I know it's fine to use but customers, how do they feel about it? 

I took a mold of oatmeal and lavender goat milk soap out too early and it partially gelled. It's about a week later and it's noticeable. 

Does anyone sell partially gelled soap? 
Should i rebatch (will the oatmeal be a problem)?


----------



## Dorymae (Feb 7, 2015)

Sometimes, it depends on how it looks. When it comes out looking kinda cool, I leave it and sell it without issue. 

When it looks dagy then I reduce the price and sell it as an Odd (what I call less than perfect soap). It still sells, I just make less so I try very, very hard to prevent it. If I know a soap will not heat well and I want a full gel - it gets popped in the oven. If I don't want a gel on a batter I known will heat and possibly overheat, then I soap super cold, freeze my mold, and once it is pour it goes straight to the freezer for a full 24 hours after which it goes into the fridge until I'm sure it won't start heating. By that time it is usually ready to cut. 

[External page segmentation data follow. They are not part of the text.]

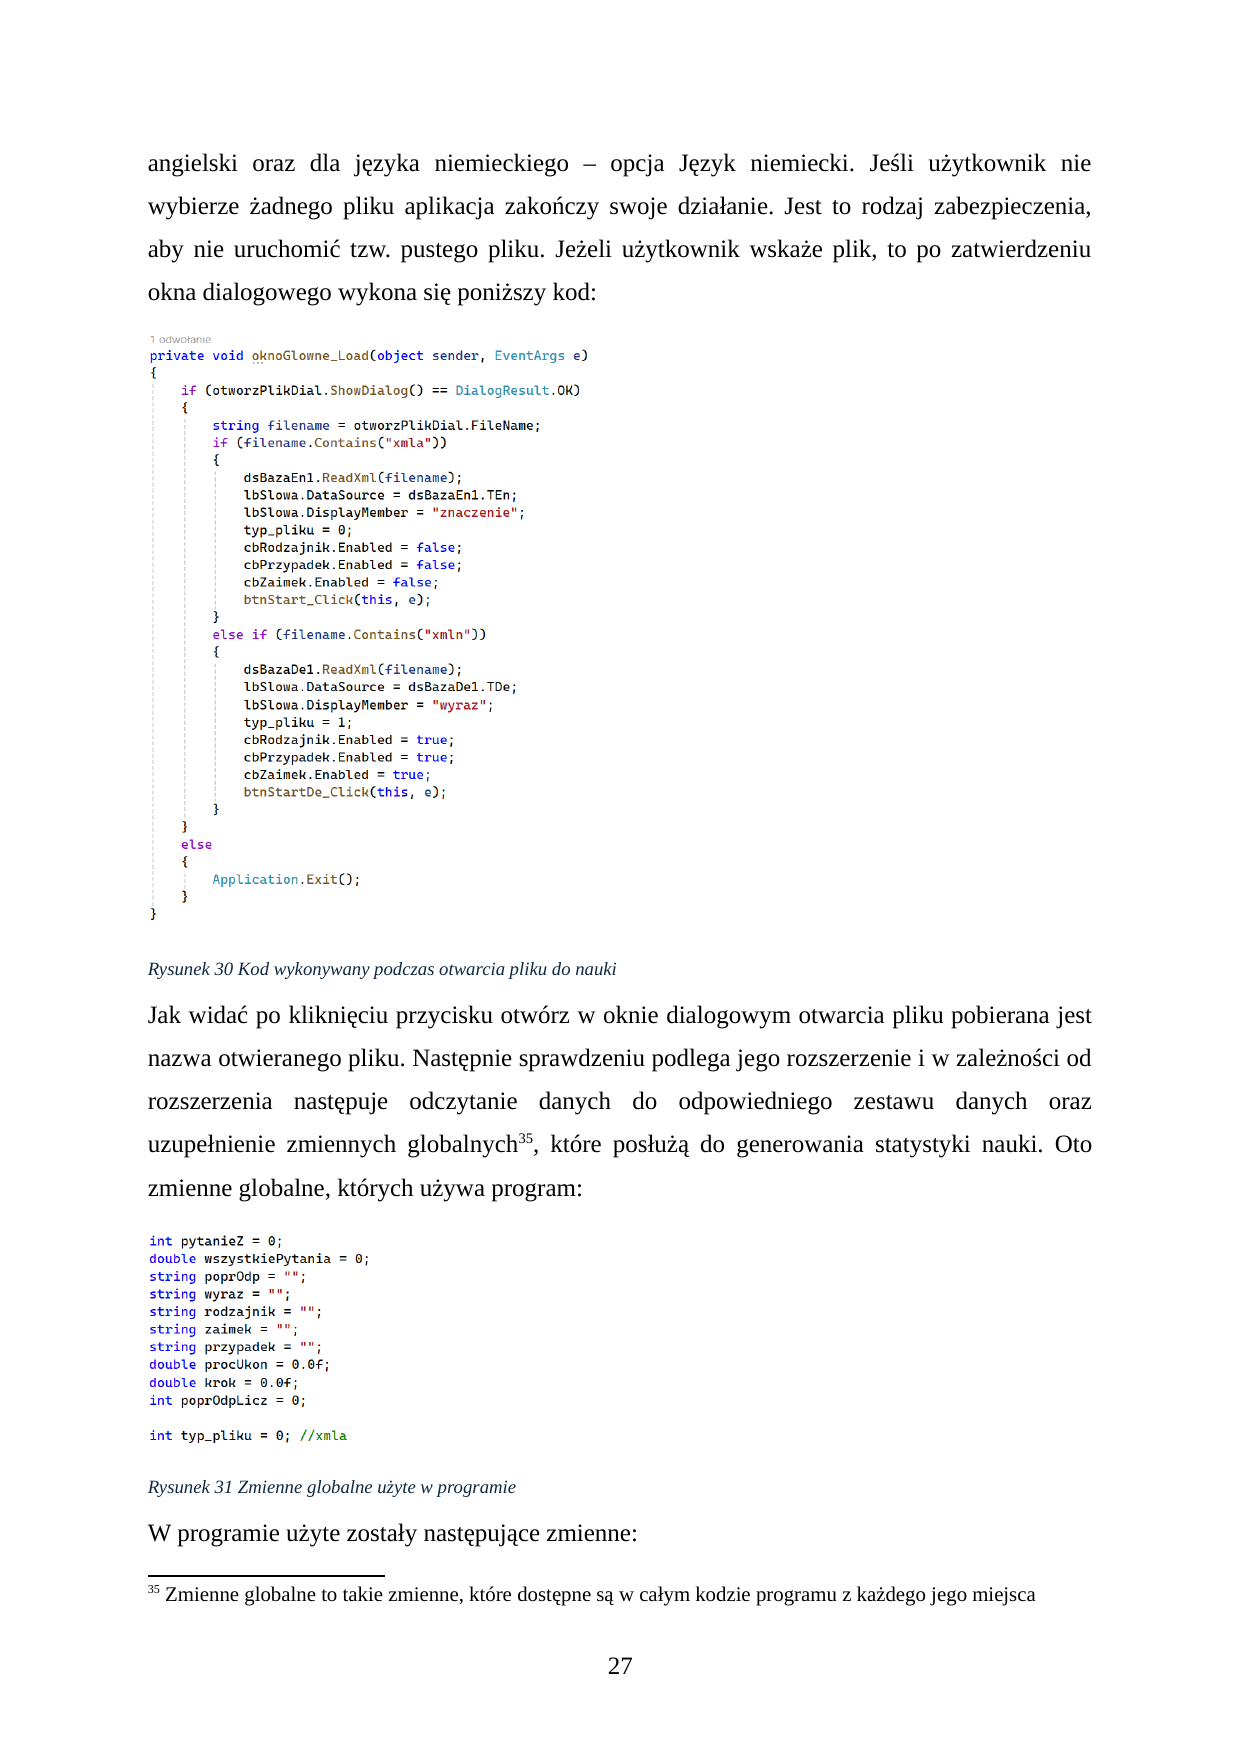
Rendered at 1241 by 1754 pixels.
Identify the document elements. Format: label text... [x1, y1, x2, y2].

text Rysunek Zmienne globalne użyte w programie [148, 1476, 1093, 1498]
text Rysunek Kod wykonywany podczas otwarcia pliku do nauki [148, 958, 1093, 979]
text W programie użyte zostały następujące zmienne: [148, 1518, 1093, 1547]
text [148, 148, 1093, 306]
picture [147, 336, 593, 927]
picture [147, 1232, 369, 1446]
text Jak widać po kliknięciu przycisku otwórz w oknie dialogowym otwarcia pliku pobierana jest nazwa otwieranego pliku. Następnie sprawdzeniu podlega jego rozszerzenie i w zależności od rozszerzenia następuje odczytanie danych do odpowiedniego zestawu danych oraz uzupełnienie zmiennych globalnych, które posłużą do generowania statystyki nauki. Oto zmienne globalne, których używa program: [148, 1000, 1093, 1201]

Partial gel can be a friend or an enemy depending on how it looks with the other design elements.


----------



## cmzaha (Feb 7, 2015)

I never reduce price because of a partial gel, in fact I would lose a lot of money if I did. I happen to have a lot of fo's and recipes I make that I cannot stop gel no matter what I do, and cannot let them full gel because they will volcano and /or seperate. I have never had a customer not take a soap because of a partial gel and many think you meant to do it and wonder how you make the oval in the middle.


----------



## FifthCap (Feb 7, 2015)

These are just plain colored soaps so nothing "cool" to go off lol
Maybe the average Joe thinks nothing of it?


----------



## Susie (Feb 7, 2015)

I doubt most even notice it.  At the worst, they wonder how you got such a perfect circle/oval in the middle of the soap like that.  I have bought hand made soaps with partial gel, and one vendor I saw at a farmer's market last year had nothing but partial gel on GM soaps.


----------



## ClaraSuds (Feb 7, 2015)

It's not as if it's a fault in the soap. Unless your soap is all about looks then I suppose it is a fault in the soap.


----------



## FifthCap (Feb 7, 2015)

GM can be a pain in the rear


----------



## Lion Of Judah (Feb 7, 2015)

there is a handmade soap store few towns over that sells partially gelled soap with no problem . it comes down to you the seller and the buyer as well . nothing is wrong with the soap, it won't harm the skin.


----------